What Remove Background does
Remove Background strips out the non-symbol parts of the drawing — coloured fills, shaded zones, image bleed, the kind of thing that looks like decoration to a human but confuses template matching.
When you turn it on, the canvas redraws with backgrounds removed (or at least suppressed). The original PDF on disk isn't changed — only the working image fed to the detection pipeline.
Use it when:
- Stage 1 returns very few matches on a drawing that obviously has plenty of symbols.
- The drawing has a coloured base layer (shaded zones, hatched fills) that overlaps the symbols.
- Manual detection with Auto Count Symbol misses what your eye can clearly see.
Where the toggle lives
Remove Background shares a dropdown with Ignore Colours, accessed from the sidebar's marker list toolbar.
- 1
Open the Ignore Colours & Remove Background dropdown at the top of the marker list.
- 2
Inside the dropdown, find the Remove Background toggle.
- 3
Switch it on. The canvas re-processes — you'll see a brief loading indicator.
What gets removed
Remove Background is conservative — it targets large flat-coloured regions and gentle shading. It doesn't touch:
- The drawing's linework.
- Symbol outlines.
- Text.
- Annotations.
So you should see the same drawing minus the wash of background colour.
If specific colours are giving you trouble, you can also target them individually with Ignore Colours — those two features are designed to be used together.
When to apply it
There's no penalty for turning Remove Background on — try it as a first pass on drawings that aren't behaving. If it makes the drawing look worse, turn it off.
A common sequence:
- 1
Open the drawing.
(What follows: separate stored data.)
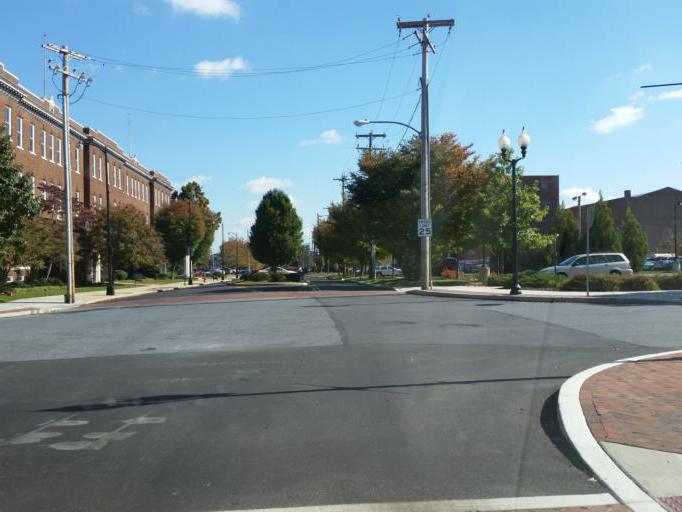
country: US
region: Pennsylvania
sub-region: Lancaster County
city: Lancaster
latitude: 40.0514
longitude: -76.3152
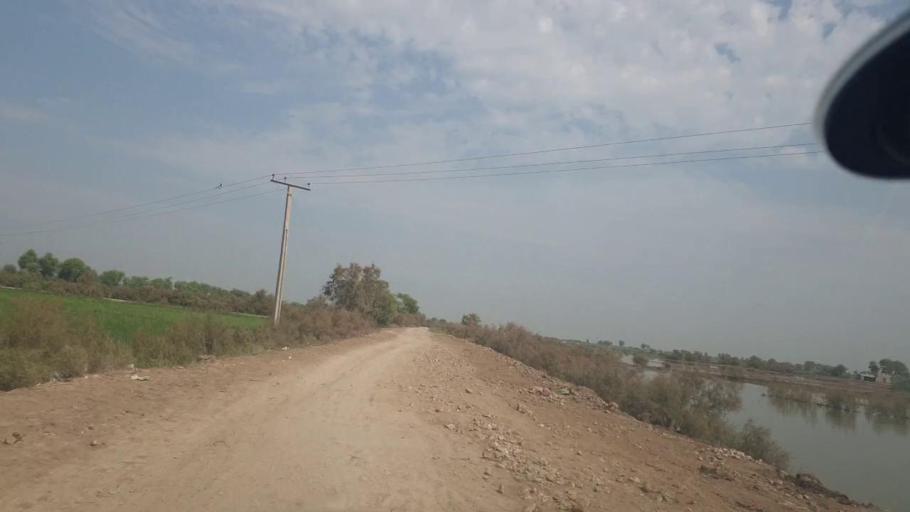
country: PK
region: Balochistan
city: Mehrabpur
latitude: 28.1061
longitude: 68.0914
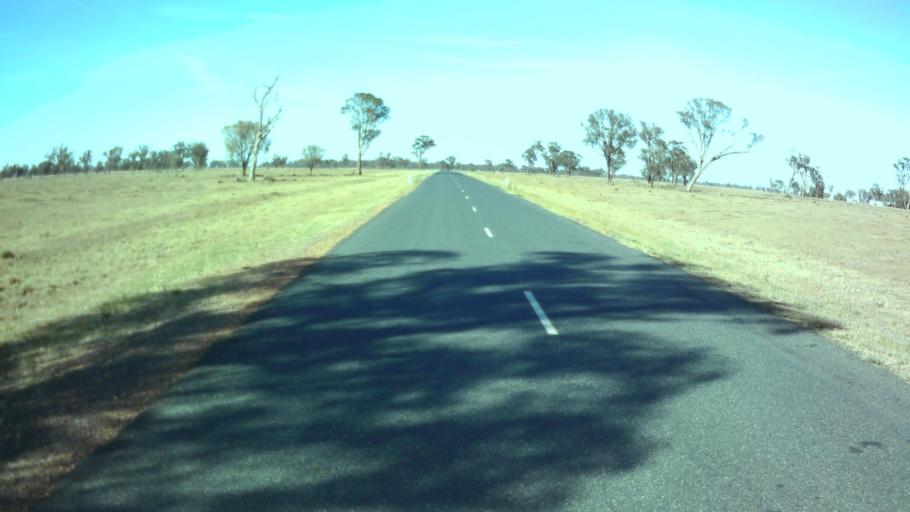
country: AU
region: New South Wales
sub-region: Weddin
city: Grenfell
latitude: -34.0457
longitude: 147.9247
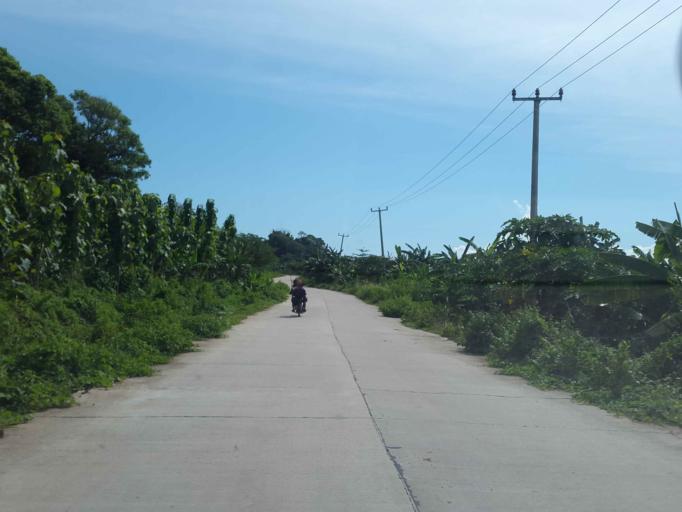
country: ID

Glance at it — does it have a coloured base layer or shading?
- 2
If yes, turn on Remove Background before drawing AOIs and pressing Submit in Stage 1.
- 3
Submit and let detection run on the cleaned drawing.
- 4
If results are still poor, add specific colours to the Ignore Colours list.
Performance impact
Remove Background runs locally in your browser using OpenCV. On big drawings it can take a few seconds the first time. Subsequent toggling is faster because the cleaned image is cached.
If you find the canvas feels sluggish, turn Remove Background off — it's a perfectly reasonable trade-off on lighter drawings that don't need it.